- Born: Flora Annie Margaret Le Cornu 1 April 1888 Adelaide
- Died: 30 July 1981 (aged 93) Nedlands
- Occupation: potter
- Spouse: Reg Landells

= Flora Annie Landells =

Australian painter and potter (1888–1981)

Flora Annie Margaret Landells born Flora Annie Margaret Le Cornu (1 April 1888 – 30 July 1981) was an Australian painter and potter. She is credited with inspiring interest in pottery in Perth.

==Life==
Landells was born in 1888 in Adelaide. Her name was Flora Annie Margaret Le Cornu and her parents were Emma Trephena (born Cole) and John Le Cornu who was a gardener. It was her ambition to teach people to paint so in 1903 she set out on her own to study at Perth Technical School. Her fees covered the cost of tutors like James W. R. Linton and she was able to win scholarships to cover these costs. By 1904 she had joined an art society and by 1907 she was teaching art at the Methodist Ladies’ College.

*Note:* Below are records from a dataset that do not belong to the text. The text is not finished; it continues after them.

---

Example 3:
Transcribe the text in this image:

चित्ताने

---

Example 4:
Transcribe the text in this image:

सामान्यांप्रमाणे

She exhibited at the Australian Exhibition of Women’s Work in 1907 and the Franco-British Exhibition at Wembley in the UK in the following year.

She used a motif based on Sturt's Desert Pea to decorate some of her pottery tea sets from the 1910s when her work was being fired in Helen and May Creeth's kiln. In 1920 she imported her own kiln but her other equipment and her clay was created by her husband.

She was credited with inspiring interest in pottery in Perth. In 1925 she had established the Maylands School of Art in Maylands at the home she shared with her husband, Reg Landells. The school's students included Rolf Harris, Marina Shaw, Amy Harvey and Jean Darbyshire. Landells ran the school of art in addition to her art teaching in schools. She was organising a solo exhibition of her landscapes in 1927.

She and Reg Landells later created Landells Studio Pottery.

Landells died in Nedlands in 1981. Landells pottery is in the National Gallery of Australia.